Artificial Intelligence for Accurate Service Level Assessment in Modern Inventory Management
Naidu Paila
Abstract
Healthcare supply chains operate under conditions of high product variety, strict regulatory oversight, and time-critical demand, where supply disruptions may directly affect patient care. Planning and forecasting in these environments are often supported by rule-based systems and traditional statistical methods, which can struggle to accommodate demand variability and network complexity. This study examines the application of data-driven optimization methods to healthcare supply chain planning using operational data collected over a 24-month period. The proposed framework integrates demand forecasting, service-level modeling, and multi-echelon inventory optimization within an enterprise planning environment. Statistical modeling and predictive analytics are used to support planning decisions across multiple echelons of the supply chain.

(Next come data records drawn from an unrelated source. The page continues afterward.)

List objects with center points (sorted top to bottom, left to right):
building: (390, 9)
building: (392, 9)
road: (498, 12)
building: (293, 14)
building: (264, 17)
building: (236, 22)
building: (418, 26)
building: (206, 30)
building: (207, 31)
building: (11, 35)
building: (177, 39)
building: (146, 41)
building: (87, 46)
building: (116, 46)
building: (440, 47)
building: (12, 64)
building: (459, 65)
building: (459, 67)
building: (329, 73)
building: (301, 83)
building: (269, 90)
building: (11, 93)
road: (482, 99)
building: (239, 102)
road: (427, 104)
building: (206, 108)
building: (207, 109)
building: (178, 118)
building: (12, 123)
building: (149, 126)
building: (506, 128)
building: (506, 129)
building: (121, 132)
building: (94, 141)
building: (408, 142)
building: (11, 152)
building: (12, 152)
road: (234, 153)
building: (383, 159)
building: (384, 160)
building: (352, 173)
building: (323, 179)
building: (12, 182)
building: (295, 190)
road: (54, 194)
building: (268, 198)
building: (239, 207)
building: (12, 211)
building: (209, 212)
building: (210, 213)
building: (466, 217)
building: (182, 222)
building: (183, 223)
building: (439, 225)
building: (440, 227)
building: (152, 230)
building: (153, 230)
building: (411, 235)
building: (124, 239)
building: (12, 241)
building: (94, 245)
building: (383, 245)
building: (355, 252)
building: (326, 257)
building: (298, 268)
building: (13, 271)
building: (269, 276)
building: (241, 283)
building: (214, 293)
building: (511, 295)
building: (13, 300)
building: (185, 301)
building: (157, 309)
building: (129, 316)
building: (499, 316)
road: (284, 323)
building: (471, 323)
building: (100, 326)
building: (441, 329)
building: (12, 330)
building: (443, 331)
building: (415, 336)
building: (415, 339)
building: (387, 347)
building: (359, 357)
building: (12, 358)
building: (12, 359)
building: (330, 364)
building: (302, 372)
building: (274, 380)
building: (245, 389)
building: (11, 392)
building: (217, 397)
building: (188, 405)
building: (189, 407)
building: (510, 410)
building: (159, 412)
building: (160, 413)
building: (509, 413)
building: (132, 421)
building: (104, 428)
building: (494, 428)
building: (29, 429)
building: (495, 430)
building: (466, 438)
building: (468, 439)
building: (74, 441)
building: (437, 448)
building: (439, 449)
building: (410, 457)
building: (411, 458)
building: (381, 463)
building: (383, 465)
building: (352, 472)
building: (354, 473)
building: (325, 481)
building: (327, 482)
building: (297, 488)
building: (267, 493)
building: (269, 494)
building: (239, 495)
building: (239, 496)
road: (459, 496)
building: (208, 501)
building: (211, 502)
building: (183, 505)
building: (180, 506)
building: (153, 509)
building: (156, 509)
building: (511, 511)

The analysis draws on data covering more than 10,000 product SKUs, over 150 hospital locations, and approximately 500,000 surgical procedures. Empirical results indicate sustained improvements in service levels and inventory efficiency, including a 14.78 percentage-point increase in True Service Level, the elimination of 1,857 documented kit shortages, a reduction of $144.2 million in global inventory, and a 55.3% improvement in forecast accuracy. These outcomes were achieved without compromising supply continuity. Overall, the findings suggest that advanced analytics, when embedded within established planning processes, can materially improve healthcare supply chain performance. The study provides evidence from a large-scale implementation and may inform future applications of analytics-based optimization in regulated healthcare settings.